Find every line in the records below that holds the word "level" and copy it.

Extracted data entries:
*** Begin section ***

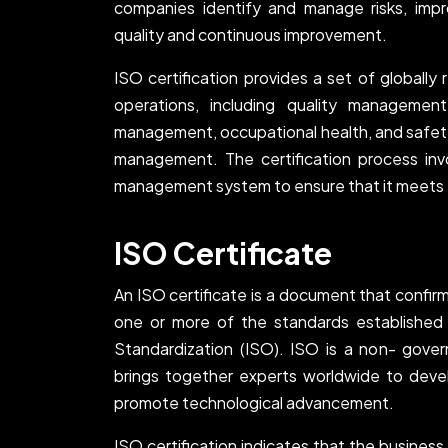
companies identify and manage risks, im
quality and continuous improvement.
ISO certification provides a set of globally
operations, including quality managemen
management, occupational health, and saf
management. The certification process in
management system to ensure that it meets t
ISO Certificate
An ISO certificate is a document that confir
one or more of the standards established 
Standardization (ISO). ISO is a non- gover
brings together experts worldwide to devel
promote technological advancement.
ISO certification indicates that the busines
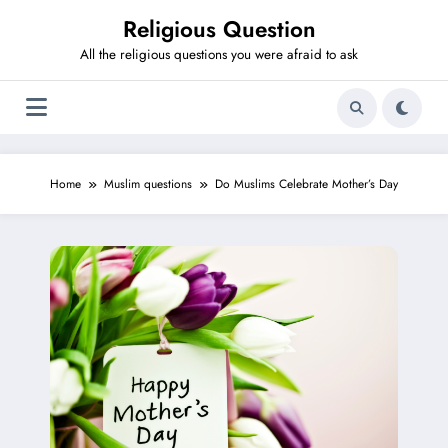
Skip
Religious Question
to
content
All the religious questions you were afraid to ask
Home
Muslim questions
Do Muslims Celebrate Mother’s Day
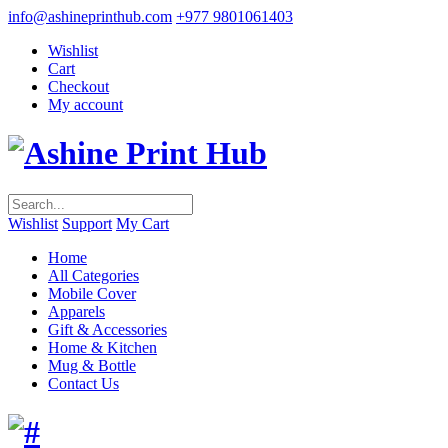
info@ashineprinthub.com
+977 9801061403
Wishlist
Cart
Checkout
My account
Wishlist
Support
My Cart
Home
All Categories
Mobile Cover
Apparels
Gift & Accessories
Home & Kitchen
Mug & Bottle
Contact Us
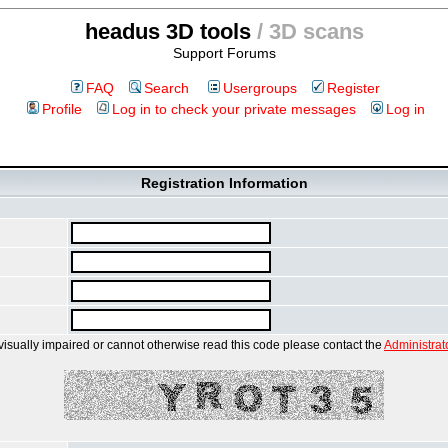
headus 3D tools
/ 3D scans
Support Forums
FAQ
Search
Usergroups
Register
Profile
Log in to check your private messages
Log in
Registration Information
 visually impaired or cannot otherwise read this code please contact the
Administrat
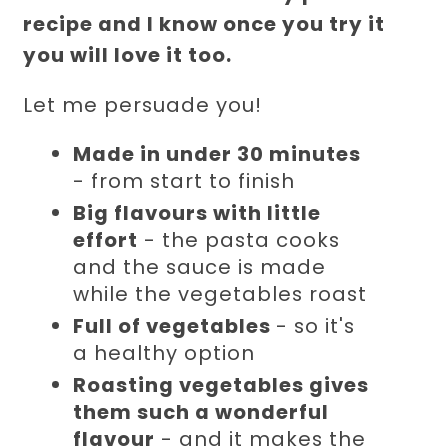
recipe and I know once you try it
you will love it too.
Let me persuade you!
Made in under 30 minutes
- from start to finish
Big flavours with little
effort
- the pasta cooks
and the sauce is made
while the vegetables roast
Full of vegetables
- so it's
a healthy option
Roasting vegetables gives
them such a wonderful
flavour
- and it makes the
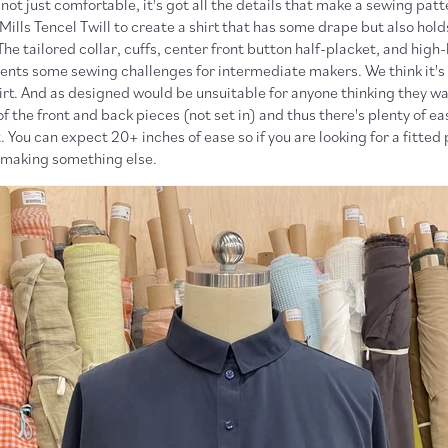
s not just comfortable, it's got all the details that make a sewing pat
lls Tencel Twill to create a shirt that has some drape but also holds
The tailored collar, cuffs, center front button half-placket, and hig
sents some sewing challenges for intermediate makers. We think it's
hirt. And as designed would be unsuitable for anyone thinking they wan
of the front and back pieces (not set in) and thus there's plenty of e
 You can expect 20+ inches of ease so if you are looking for a fitted
making something else.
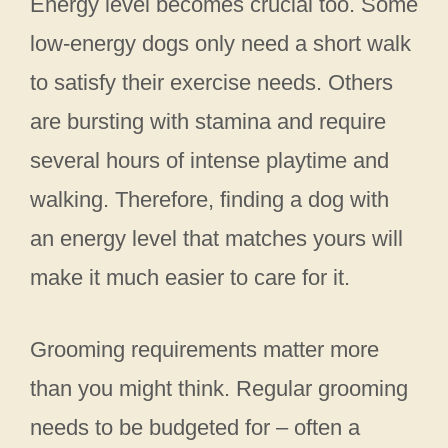
Energy level becomes crucial too. Some
low-energy dogs only need a short walk
to satisfy their exercise needs. Others
are bursting with stamina and require
several hours of intense playtime and
walking. Therefore, finding a dog with
an energy level that matches yours will
make it much easier to care for it.
Grooming requirements matter more
than you might think. Regular grooming
needs to be budgeted for – often a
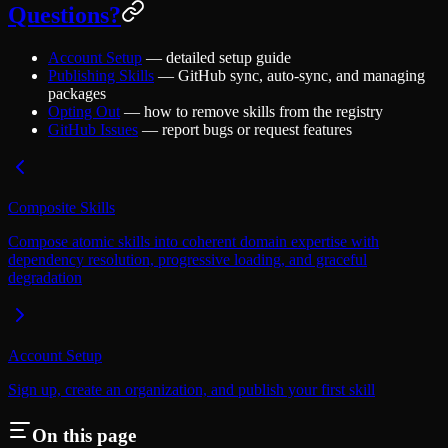
Questions?
Account Setup
— detailed setup guide
Publishing Skills
— GitHub sync, auto-sync, and managing
packages
Opting Out
— how to remove skills from the registry
GitHub Issues
— report bugs or request features
Composite Skills
Compose atomic skills into coherent domain expertise with
dependency resolution, progressive loading, and graceful
degradation
Account Setup
Sign up, create an organization, and publish your first skill
On this page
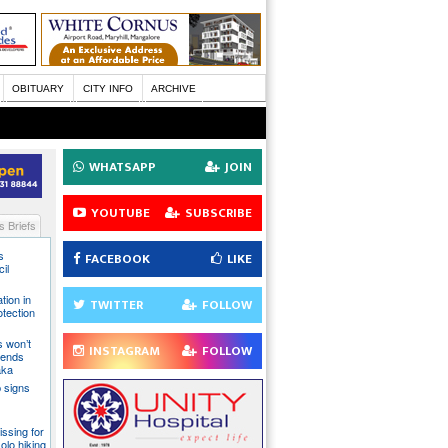
OBITUARY
CITY INFO
ARCHIVE
WHATSAPP
JOIN
YOUTUBE
SUBSCRIBE
 Briefs
s
FACEBOOK
LIKE
il
tion in
TWITTER
FOLLOW
otection
s won’t
INSTAGRAM
FOLLOW
fends
aka
 signs
issing for
olo hiking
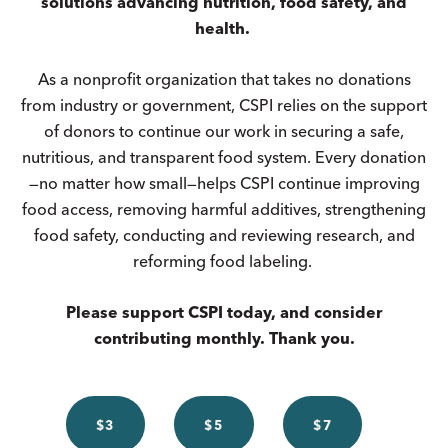
solutions advancing nutrition, food safety, and
health.
As a nonprofit organization that takes no donations
from industry or government, CSPI relies on the support
of donors to continue our work in securing a safe,
nutritious, and transparent food system. Every donation
—no matter how small—helps CSPI continue improving
food access, removing harmful additives, strengthening
food safety, conducting and reviewing research, and
reforming food labeling.
Please support CSPI today, and consider
contributing monthly. Thank you.
$3
$5
$7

*** End section ***

## Answer to the problem
Energy level becomes crucial too. Some
an energy level that matches yours will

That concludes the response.